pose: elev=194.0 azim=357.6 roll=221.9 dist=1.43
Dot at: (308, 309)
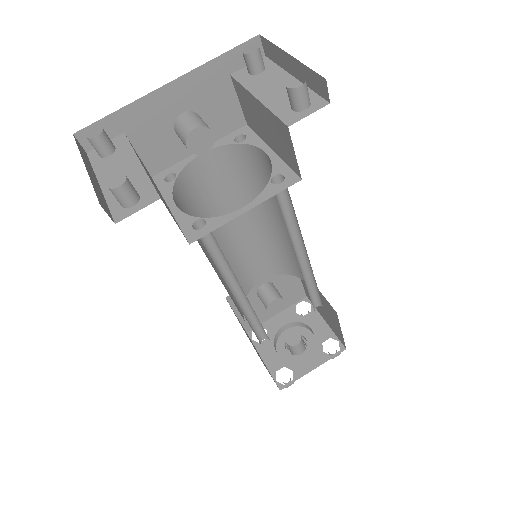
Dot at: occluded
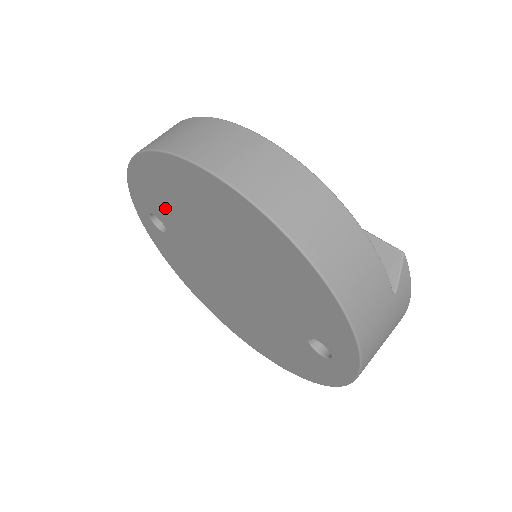
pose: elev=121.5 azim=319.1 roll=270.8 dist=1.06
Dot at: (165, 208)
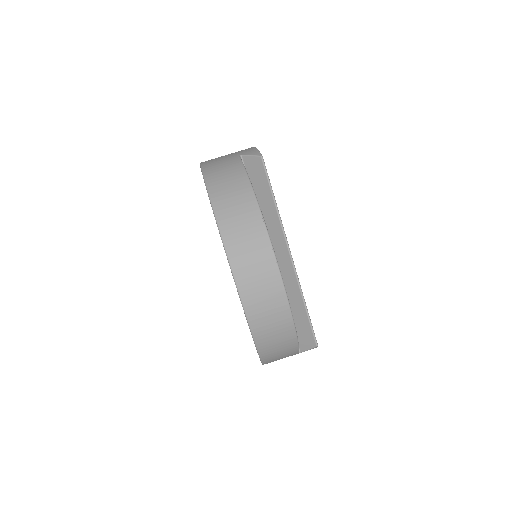
Dot at: occluded
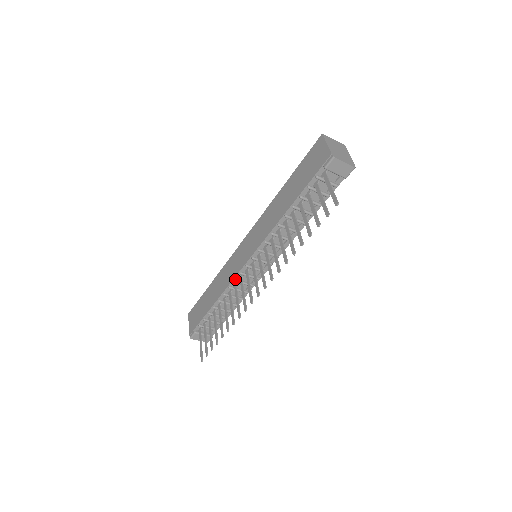
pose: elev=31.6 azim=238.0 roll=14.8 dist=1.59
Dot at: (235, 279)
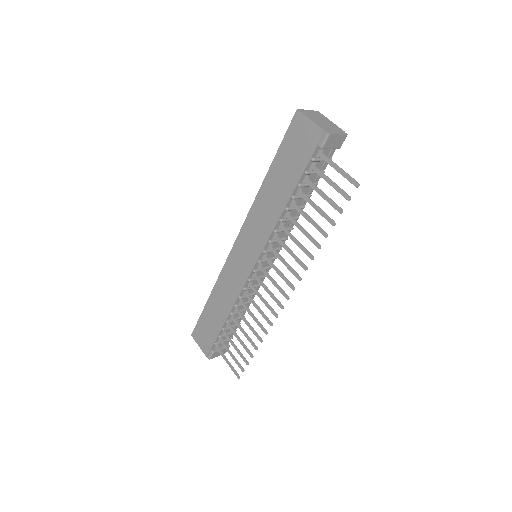
Dot at: (244, 288)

####################

Rewrite all the entries with every "pose" changed to "camera" and nothing else altered, leaving out the pictures.

camera: elev=194.0 azim=357.6 roll=221.9 dist=1.43
Dot at: (308, 309)
Dot at: occluded
camera: elev=121.5 azim=319.1 roll=270.8 dist=1.06
Dot at: (165, 208)
Dot at: occluded
camera: elev=31.6 azim=238.0 roll=14.8 dist=1.59
Dot at: (235, 279)
Dot at: (244, 288)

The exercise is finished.